_MATERIAL SUPPLIED_:
------
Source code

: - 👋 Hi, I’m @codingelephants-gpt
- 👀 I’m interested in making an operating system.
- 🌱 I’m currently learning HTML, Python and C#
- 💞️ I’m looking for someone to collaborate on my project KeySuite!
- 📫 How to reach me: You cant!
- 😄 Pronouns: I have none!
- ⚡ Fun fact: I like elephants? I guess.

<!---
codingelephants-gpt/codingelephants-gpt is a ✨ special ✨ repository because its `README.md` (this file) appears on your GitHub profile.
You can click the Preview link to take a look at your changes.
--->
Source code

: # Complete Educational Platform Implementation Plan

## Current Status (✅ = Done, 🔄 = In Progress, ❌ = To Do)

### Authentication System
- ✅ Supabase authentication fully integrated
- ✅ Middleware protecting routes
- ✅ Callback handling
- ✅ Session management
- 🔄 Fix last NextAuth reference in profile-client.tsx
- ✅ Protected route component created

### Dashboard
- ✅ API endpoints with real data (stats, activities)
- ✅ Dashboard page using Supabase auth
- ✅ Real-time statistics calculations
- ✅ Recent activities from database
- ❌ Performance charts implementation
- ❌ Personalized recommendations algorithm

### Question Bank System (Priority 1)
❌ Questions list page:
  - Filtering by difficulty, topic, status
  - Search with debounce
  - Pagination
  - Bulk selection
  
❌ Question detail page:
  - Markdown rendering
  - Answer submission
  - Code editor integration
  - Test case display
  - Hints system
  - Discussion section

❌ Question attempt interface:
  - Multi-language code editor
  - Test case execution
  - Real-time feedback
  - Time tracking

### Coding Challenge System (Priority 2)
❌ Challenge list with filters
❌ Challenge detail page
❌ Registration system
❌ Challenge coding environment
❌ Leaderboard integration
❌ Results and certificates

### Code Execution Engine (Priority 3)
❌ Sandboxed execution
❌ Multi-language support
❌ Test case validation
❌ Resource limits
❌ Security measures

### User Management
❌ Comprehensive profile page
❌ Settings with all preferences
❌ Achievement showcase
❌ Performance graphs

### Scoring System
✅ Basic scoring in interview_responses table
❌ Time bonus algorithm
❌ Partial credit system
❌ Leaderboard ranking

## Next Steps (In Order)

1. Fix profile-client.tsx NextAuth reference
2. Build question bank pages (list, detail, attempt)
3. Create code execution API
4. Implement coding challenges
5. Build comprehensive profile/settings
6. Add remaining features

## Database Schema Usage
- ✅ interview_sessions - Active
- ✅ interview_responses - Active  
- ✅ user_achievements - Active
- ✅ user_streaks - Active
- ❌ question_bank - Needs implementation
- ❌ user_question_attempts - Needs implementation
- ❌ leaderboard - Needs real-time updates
------
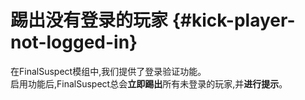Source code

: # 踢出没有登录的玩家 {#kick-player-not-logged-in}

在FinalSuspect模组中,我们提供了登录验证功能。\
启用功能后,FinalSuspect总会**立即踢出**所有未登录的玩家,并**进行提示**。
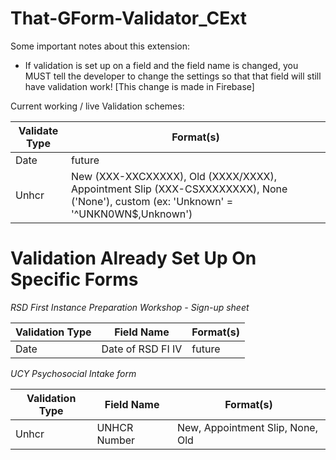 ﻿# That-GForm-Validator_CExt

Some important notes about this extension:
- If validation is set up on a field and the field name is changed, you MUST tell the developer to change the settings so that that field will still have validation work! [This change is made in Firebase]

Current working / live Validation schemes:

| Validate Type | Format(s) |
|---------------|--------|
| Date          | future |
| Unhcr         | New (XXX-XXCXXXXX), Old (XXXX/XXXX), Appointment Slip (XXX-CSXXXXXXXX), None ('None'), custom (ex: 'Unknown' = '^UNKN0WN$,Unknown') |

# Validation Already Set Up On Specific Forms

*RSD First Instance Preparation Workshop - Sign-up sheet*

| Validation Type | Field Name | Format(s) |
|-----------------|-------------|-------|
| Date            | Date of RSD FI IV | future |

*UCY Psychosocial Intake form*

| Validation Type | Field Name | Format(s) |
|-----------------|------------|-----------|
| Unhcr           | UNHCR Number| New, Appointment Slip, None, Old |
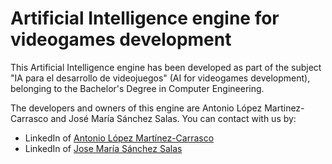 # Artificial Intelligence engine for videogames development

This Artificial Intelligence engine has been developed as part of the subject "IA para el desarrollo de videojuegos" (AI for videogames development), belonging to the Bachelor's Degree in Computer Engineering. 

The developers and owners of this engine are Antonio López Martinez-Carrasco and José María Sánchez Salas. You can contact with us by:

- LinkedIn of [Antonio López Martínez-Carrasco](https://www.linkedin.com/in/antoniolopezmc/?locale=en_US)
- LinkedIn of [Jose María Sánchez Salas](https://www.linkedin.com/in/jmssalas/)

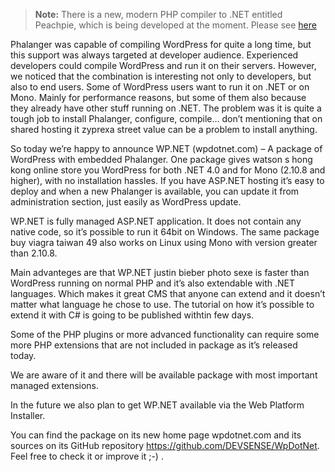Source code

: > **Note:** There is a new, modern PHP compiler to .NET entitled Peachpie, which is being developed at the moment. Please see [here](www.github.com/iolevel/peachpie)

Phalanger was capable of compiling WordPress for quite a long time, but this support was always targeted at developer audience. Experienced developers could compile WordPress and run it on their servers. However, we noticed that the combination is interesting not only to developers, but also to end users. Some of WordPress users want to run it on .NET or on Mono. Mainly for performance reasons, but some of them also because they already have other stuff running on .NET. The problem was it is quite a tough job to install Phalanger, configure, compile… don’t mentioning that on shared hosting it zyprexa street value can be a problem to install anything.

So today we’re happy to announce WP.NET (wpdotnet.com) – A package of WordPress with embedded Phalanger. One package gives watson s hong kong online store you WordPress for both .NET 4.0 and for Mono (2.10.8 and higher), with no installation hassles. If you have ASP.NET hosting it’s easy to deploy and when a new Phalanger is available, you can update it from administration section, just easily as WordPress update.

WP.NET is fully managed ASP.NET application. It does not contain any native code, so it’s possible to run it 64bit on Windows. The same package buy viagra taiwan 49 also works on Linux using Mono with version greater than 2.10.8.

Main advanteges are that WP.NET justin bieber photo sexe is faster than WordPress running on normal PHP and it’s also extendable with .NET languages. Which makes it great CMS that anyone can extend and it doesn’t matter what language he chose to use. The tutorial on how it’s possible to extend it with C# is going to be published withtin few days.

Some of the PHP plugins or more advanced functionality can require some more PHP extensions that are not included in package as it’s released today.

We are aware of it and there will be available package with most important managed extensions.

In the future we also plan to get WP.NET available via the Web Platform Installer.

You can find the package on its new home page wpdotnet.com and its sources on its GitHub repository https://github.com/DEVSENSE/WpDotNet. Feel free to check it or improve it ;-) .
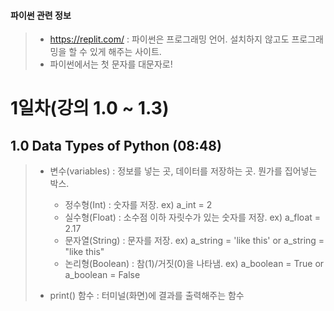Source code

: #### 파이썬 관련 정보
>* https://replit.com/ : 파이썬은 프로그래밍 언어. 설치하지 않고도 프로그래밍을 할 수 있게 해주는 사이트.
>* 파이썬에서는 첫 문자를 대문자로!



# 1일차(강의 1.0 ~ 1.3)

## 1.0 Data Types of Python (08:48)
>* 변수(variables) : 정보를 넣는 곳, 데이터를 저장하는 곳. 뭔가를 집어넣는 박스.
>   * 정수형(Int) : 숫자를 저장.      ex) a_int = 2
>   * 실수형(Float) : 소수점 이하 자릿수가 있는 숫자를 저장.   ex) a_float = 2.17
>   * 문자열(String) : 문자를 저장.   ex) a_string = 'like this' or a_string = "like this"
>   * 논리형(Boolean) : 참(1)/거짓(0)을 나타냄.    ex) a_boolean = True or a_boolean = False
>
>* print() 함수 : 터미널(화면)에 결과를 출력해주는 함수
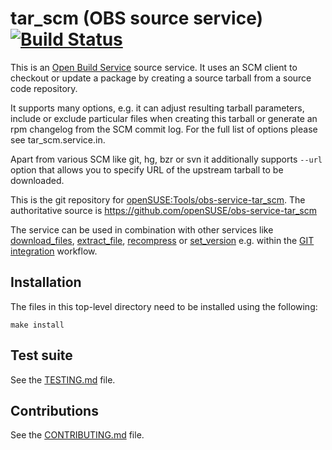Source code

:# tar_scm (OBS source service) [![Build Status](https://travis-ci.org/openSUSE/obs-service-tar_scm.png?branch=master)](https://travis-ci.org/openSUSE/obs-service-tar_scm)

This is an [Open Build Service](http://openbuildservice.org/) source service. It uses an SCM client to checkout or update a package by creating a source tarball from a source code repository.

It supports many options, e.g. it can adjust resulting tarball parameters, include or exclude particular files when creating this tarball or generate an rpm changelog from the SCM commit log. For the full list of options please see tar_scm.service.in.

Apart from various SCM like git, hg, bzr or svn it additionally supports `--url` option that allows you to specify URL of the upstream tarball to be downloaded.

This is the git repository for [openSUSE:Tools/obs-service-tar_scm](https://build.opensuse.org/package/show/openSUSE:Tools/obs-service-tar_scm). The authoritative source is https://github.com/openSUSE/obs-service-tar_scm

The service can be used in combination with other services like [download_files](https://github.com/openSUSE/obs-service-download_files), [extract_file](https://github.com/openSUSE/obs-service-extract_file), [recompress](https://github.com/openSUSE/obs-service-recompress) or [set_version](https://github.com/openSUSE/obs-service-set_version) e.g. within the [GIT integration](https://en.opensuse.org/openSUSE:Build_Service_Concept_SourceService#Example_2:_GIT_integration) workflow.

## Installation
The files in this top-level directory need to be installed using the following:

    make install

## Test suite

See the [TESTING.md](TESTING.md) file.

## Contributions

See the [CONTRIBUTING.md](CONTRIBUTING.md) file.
------
_WHAT THE EXERCISE ASKS_: Please rewrite the records from the line with "It supports many" up to and including the line with "This is the" as a numbered list, omitting any blank lines.

_OUTPUT OF THE TASK_:
1. It supports many options, e.g. it can adjust resulting tarball parameters, include or exclude particular files when creating this tarball or generate an rpm changelog from the SCM commit log. For the full list of options please see tar_scm.service.in.
2. Apart from various SCM like git, hg, bzr or svn it additionally supports `--url` option that allows you to specify URL of the upstream tarball to be downloaded.
3. This is the git repository for [openSUSE:Tools/obs-service-tar_scm](https://build.opensuse.org/package/show/openSUSE:Tools/obs-service-tar_scm). The authoritative source is https://github.com/openSUSE/obs-service-tar_scm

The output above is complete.